This article was originally published by The Mennonite

The cost of an unhealthy America

This is a web-exclusive article on the theme “Faith-filled responses to health-care costs.” For more stories on this theme, see the September issue of The Mennonite.

Unhealthy in America. These words came to me as I reflected on my life as a consumer, licensed care giver, manager and board member, and hospital executive.

My experience as a consumer must be prefaced with this disclosure: I have been blessed. From my first purchase of health-care insurance in the early 1980s for less than $500 per year, to a lifetime of employer-paid health-care coverage, to a retirement phase where I can afford to purchase necessary coverage.

Much has changed since the low-cost insurance of the early ’80s. This includes the present day reality of annual family plan costs of $20,000 premiums with $15,000 deductibles. With published median U.S. family income of $73,891, a potential alarming percentage of household income is devoted to health care.

My health-care delivery experience has spanned the range from the fee-for-services days, the introduction of Medicare Diagnostic Related Groups (DRGs), the age of Health Management Organizations (HMOs), to our present day complicated government and private payment schemes.

Through all of this, provider patient and hospital patient relationships and decisions have been superseded by government payment, compliance and delivery regulations. The private market has interrupted these relationships through preauthorization, retrospective payment denial and reimbursement reductions.

Over time, organizations are required to dedicate more resources to case management, finance departments and business operations.
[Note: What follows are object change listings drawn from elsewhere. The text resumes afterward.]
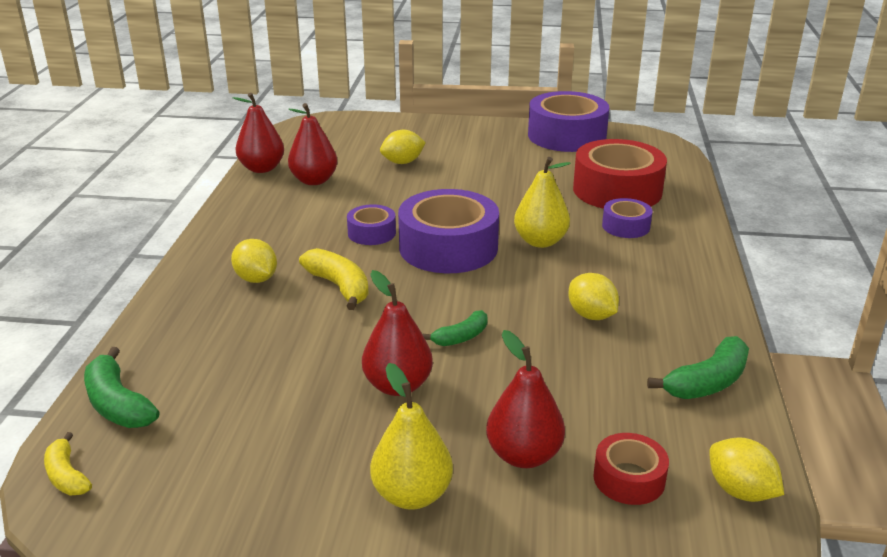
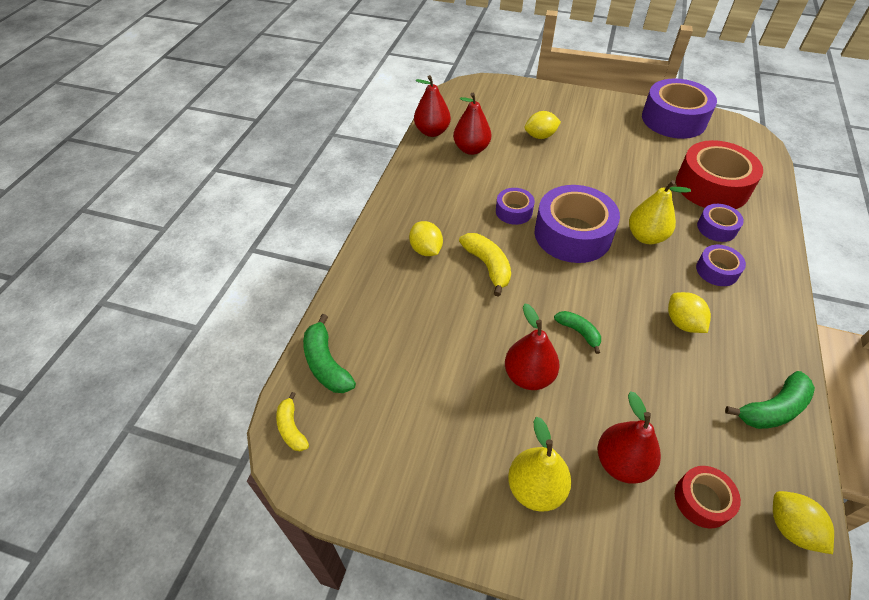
camera: 10 degrees right, 20 degrees up
green banana [422,310,487,346] -> green banana turned 105 degrees counterclockwise [554,311,601,354]
none -> purple tape [696,245,746,286]

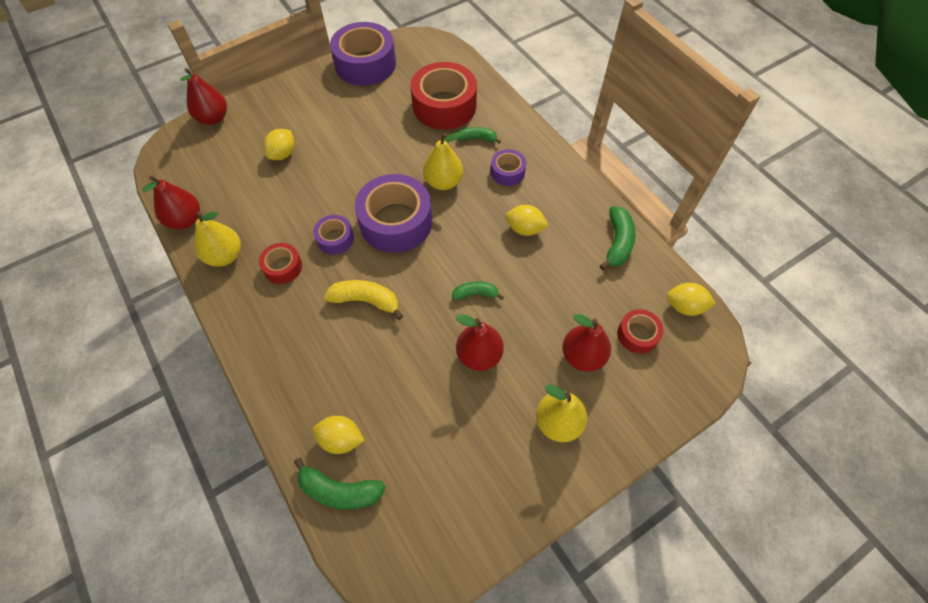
camera: 50 degrees left, 10 degrees up
yellow banana [276,392,309,451] -> none
yellow lemon [409,221,443,256] -> yellow lemon moved to [313,416,365,454]
red pear [453,93,491,155] -> red pear moved to [181,68,227,125]
purple tape [697,204,744,242] -> green banana [458,127,501,143]
none -> yellow pear [194,211,241,267]
none -> red tape [259,243,302,284]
This certainly and sadly shift precious resources from patient care to these growing departments. These shifts are contradictory to many organizational statements of mission.

I would be remiss not to mention the regulations and standards placed on providers and hospitals across the country. The current Centers for Medicare & Medicaid Services manual has nearly 1,200 sections and accrediting and state agencies include thousands of additional standards and elements of performance.

Do all of these standards and regulations lead to a better health-care system? There is a dedicated group of professionals, of which I am part of with the credential of Certified Professional in Healthcare Quality, dedicated to delivering a quality health-care experience and outcome. Regardless of this dedication and growth in regulations, the number of medical errors has not declined as intended. Is this the result of shifting resources from care to business for survival purposes? Perhaps.

Where we go as a country will depend on our willingness to make sense of our health-care delivery and financing system. Our present system stymies business startups, shifts more cost to the consumer and forces individuals and families to make difficult decisions based on cost and not need. An argument could be made that health-care costs and access is the single largest risk point to this generation.

We must have a nonpolitical, compassion-focused discussion to restore health to our health-care system. While nothing is free, what is the cost of an unhealthy America?

Craig Saylor is a retired CEO from acute care healthcare delivery and is active in health-care governance, health-care quality and analytics. He is part of Carpenter Park Mennonite Church in Davidsville, Pennsylvania.